Enunciado 1 => Indique se cada afirmação concorda com o texto sobre Louise Glück abaixo, respondendo sim ou não e citando literalmente as palavras do texto que decidem a questão: (a) Firstborn, de 1968, foi a primeira obra da autora; (b) em 2018, a Academia Sueca concedeu o prêmio normalmente; (c) a autora ficou conhecida fora dos Estados Unidos com Averno.
Enunciado 2 => Transcreva sem nenhuma alteração o trecho do texto sobre Louise Glück abaixo que vai de "Turbulências em Estocolmo" até "desatou novas tormentas.".

A autora —inédita no Brasil— é considerada uma das poetas mais talentosas da sua geração, por sua “excepcional capacidade de fazer que a experiência seja assumida como própria por um leitor surpreso com a intensa percepção de poemas que iluminam acontecimentos absolutamente comuns”, como disse o crítico Andrés Ortega em uma resenha de The seven ages, publicada neste jornal. Sua primeira obra, Firstborn (1968), a fez ser aclamada como uma das poetas mais destacadas da literatura contemporânea do seu país. Com livros como The triumph of Achilles (1985) e Ararat (1990) ficou conhecida fora dos Estados Unidos. Averno (2006) é, na opinião da Academia Sueca, “uma coletânea magistral, uma interpretação visionária do mito da descida de Perséfone ao inferno no cativeiro de Hades, o deus da morte”. O júri ressalta também o valor da última coletânea de Louise Glück, Faithful and virtuous night (2014). Mas Glück não escreve só poesia. Segundo o secretário permanente da academia, Ander Olsson, em seus ensaios ela dialoga com outros poetas cruciais da língua inglesa, como T. S. Eliot e John Keats.

A escritora Louise Glück.THE POETRY FOUNDATION

Turbulências em Estocolmo

Os dois últimos anos foram turbulentos em Estocolmo. Em 2018, a Academia Sueca —envolvida num escândalo sexual e de vazamento dos nomes dos premiados, que desembocou na demissão de vários de seus membros— optou por não conceder o prêmio e se submeter a um processo de reflexão e mudanças. No ano passado, a concessão do Nobel a Handke, um autor que tinha estado em muitos bolões de aposta, mas que parecia impossível de ser premiado por seu apoio ao líder sérvio Slodoban Milosevic durante a guerra da Iugoslávia, desatou novas tormentas.

Dados fornecidos =>
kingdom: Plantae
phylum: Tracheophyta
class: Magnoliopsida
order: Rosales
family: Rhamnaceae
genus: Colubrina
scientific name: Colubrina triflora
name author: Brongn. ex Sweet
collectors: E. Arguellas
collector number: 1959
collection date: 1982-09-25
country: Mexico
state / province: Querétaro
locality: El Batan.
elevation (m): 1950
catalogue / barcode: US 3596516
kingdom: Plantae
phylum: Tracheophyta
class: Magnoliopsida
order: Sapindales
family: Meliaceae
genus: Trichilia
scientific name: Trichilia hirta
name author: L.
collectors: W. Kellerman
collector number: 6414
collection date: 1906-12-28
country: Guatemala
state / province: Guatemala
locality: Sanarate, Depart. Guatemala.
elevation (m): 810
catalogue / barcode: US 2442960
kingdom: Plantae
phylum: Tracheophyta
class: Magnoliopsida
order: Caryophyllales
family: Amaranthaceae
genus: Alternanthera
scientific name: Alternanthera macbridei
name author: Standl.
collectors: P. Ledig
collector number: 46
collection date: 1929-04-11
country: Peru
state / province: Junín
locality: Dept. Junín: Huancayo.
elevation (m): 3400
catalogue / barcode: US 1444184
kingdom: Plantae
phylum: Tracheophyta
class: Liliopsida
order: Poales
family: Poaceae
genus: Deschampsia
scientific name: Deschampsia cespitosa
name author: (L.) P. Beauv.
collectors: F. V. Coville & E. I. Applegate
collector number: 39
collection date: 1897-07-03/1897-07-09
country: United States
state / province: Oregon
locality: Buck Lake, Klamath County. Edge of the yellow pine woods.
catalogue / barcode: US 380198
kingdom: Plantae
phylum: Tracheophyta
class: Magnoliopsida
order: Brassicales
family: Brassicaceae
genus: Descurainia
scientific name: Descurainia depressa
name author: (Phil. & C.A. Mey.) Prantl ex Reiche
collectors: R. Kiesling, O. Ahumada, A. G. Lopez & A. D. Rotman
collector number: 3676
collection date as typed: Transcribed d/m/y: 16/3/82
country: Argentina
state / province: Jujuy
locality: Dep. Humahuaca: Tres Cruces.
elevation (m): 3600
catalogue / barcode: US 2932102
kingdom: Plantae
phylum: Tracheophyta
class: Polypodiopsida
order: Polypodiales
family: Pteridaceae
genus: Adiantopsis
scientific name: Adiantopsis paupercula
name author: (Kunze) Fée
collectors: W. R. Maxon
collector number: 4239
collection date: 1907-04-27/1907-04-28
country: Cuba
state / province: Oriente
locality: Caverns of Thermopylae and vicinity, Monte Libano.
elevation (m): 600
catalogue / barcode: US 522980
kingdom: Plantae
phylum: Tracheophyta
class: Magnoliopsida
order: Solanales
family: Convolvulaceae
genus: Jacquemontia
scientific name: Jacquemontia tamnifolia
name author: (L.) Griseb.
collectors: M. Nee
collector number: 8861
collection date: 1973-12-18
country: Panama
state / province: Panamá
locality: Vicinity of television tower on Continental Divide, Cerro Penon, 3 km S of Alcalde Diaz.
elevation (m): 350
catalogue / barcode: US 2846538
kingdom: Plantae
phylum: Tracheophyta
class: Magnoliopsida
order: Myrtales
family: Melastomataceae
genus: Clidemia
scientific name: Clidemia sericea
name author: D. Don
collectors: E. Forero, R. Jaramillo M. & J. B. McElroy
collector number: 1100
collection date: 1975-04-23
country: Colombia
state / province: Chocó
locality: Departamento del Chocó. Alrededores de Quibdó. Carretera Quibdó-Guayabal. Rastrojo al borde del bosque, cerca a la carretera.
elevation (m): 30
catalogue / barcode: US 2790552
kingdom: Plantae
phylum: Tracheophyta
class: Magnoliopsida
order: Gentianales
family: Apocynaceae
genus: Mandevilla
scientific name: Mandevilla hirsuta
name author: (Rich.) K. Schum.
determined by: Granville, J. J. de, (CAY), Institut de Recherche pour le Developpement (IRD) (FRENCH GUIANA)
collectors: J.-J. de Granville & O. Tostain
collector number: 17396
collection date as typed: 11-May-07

Resposta final 1 =>
(a) Sim: “Sua primeira obra, Firstborn (1968)”.
(b) Não: “optou por não conceder o prêmio”.
(c) Não: “Com livros como The triumph of Achilles (1985) e Ararat (1990) ficou conhecida fora dos Estados Unidos”.

Resposta final 2 =>
Turbulências em Estocolmo

Os dois últimos anos foram turbulentos em Estocolmo. Em 2018, a Academia Sueca —envolvida num escândalo sexual e de vazamento dos nomes dos premiados, que desembocou na demissão de vários de seus membros— optou por não conceder o prêmio e se submeter a um processo de reflexão e mudanças. No ano passado, a concessão do Nobel a Handke, um autor que tinha estado em muitos bolões de aposta, mas que parecia impossível de ser premiado por seu apoio ao líder sérvio Slodoban Milosevic durante a guerra da Iugoslávia, desatou novas tormentas.